Wazzup Pilipinas!
The Philippines’ transport industry—privatized yet heavily regulated—is a textbook example of how public transport shouldn’t be run. It is inefficient, and the ones who lose are the riding public. This is one of the reasons tech disruption, in the form of ride-sharing and taxi-hailing apps, are very successful. Smartphone apps like Uber and GrabTaxi are changing how the public is demanding service: whenever and wherever they need it. Although the response of taxi companies and regulators is to maintain the status quo, the public marches on with technology.
Which begs the question: what if there could be an Uber of Philippine real estate? If tech innovation could disrupt an inefficient industry, what’s to stop others from disrupting real estate? In fact, whether the industry likes it or not, property hunters’ behavior is rapidly shifting, and they’re taking their home-search online. Here’s why:
1. Tech innovations put the power to homebuyers
In the not-too-distant past, people looking for properties drive by neighborhoods or leaf through pages of Sunday classifieds to find apartments for sale or for rent.

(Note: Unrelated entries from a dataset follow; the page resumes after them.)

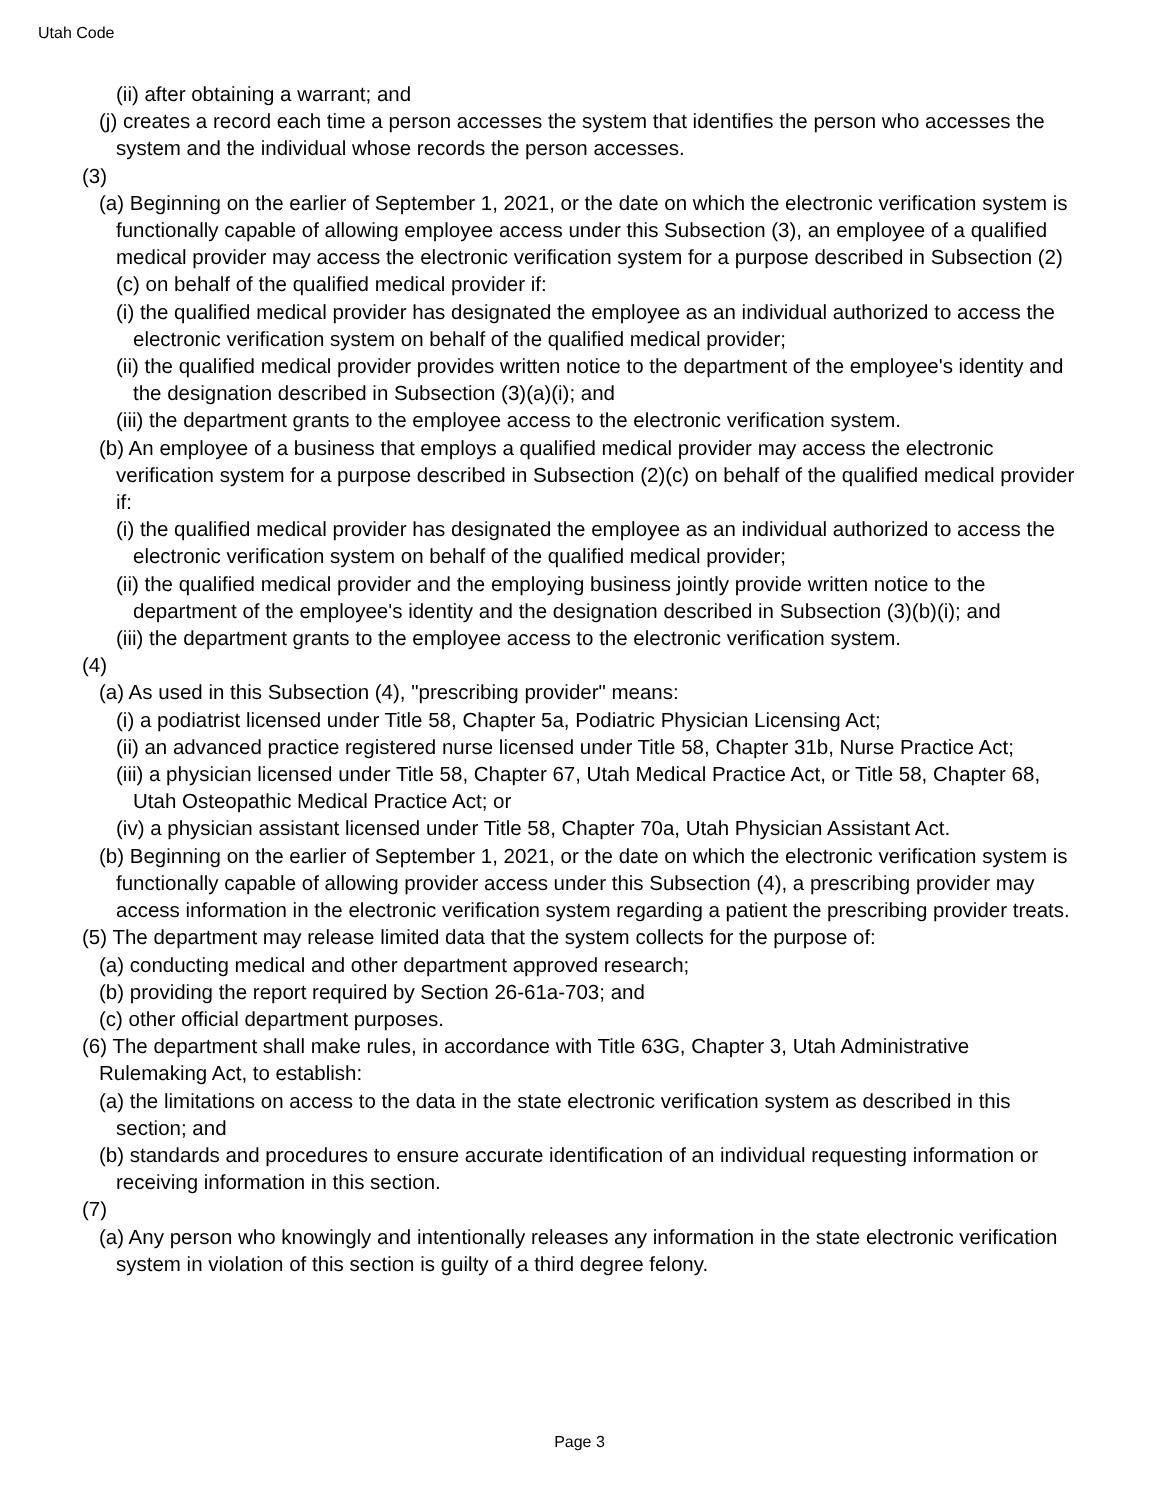Utah Code
(ii) after obtaining a warrant; and
(j) creates a record each time a person accesses the system that identifies the person who accesses the system and the individual whose records the person accesses.
(3)
(a) Beginning on the earlier of September 1, 2021, or the date on which the electronic verification system is functionally capable of allowing employee access under this Subsection (3), an employee of a qualified medical provider may access the electronic verification system for a purpose described in Subsection (2)(c) on behalf of the qualified medical provider if:
(i) the qualified medical provider has designated the employee as an individual authorized to access the electronic verification system on behalf of the qualified medical provider;
(ii) the qualified medical provider provides written notice to the department of the employee's identity and the designation described in Subsection (3)(a)(i); and
(iii) the department grants to the employee access to the electronic verification system.
(b) An employee of a business that employs a qualified medical provider may access the electronic verification system for a purpose described in Subsection (2)(c) on behalf of the qualified medical provider if:
(i) the qualified medical provider has designated the employee as an individual authorized to access the electronic verification system on behalf of the qualified medical provider;
(ii) the qualified medical provider and the employing business jointly provide written notice to the department of the employee's identity and the designation described in Subsection (3)(b)(i); and
(iii) the department grants to the employee access to the electronic verification system.
(4)
(a) As used in this Subsection (4), "prescribing provider" means:
(i) a podiatrist licensed under Title 58, Chapter 5a, Podiatric Physician Licensing Act;
(ii) an advanced practice registered nurse licensed under Title 58, Chapter 31b, Nurse Practice Act;
(iii) a physician licensed under Title 58, Chapter 67, Utah Medical Practice Act, or Title 58, Chapter 68, Utah Osteopathic Medical Practice Act; or
(iv) a physician assistant licensed under Title 58, Chapter 70a, Utah Physician Assistant Act.
(b) Beginning on the earlier of September 1, 2021, or the date on which the electronic verification system is functionally capable of allowing provider access under this Subsection (4), a prescribing provider may access information in the electronic verification system regarding a patient the prescribing provider treats.
(5) The department may release limited data that the system collects for the purpose of:
(a) conducting medical and other department approved research;
(b) providing the report required by Section 26-61a-703; and
(c) other official department purposes.
(6) The department shall make rules, in accordance with Title 63G, Chapter 3, Utah Administrative Rulemaking Act, to establish:
(a) the limitations on access to the data in the state electronic verification system as described in this section; and
(b) standards and procedures to ensure accurate identification of an individual requesting information or receiving information in this section.
(7)
(a) Any person who knowingly and intentionally releases any information in the state electronic verification system in violation of this section is guilty of a third degree felony.
Page 3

This is quickly changing.
A 2014 survey by Lamudi Philippines found that 9 out of 10 real estate agents said that the Internet is now the preferred tool during the house-hunting process, while a 2015 survey conducted by the real estate portal found that Facebook, Google, and other online means are used by homebuyers in looking for properties 92 percent of the time.
This puts the power to homebuyers, who until recently have to rely on information fed to them by real estate agents. Homebuyers now can choose the property that falls within their requirements, regardless of which broker is handling it. In effect, they get to choose the property that falls within their budget, and let the agent do the grinding later.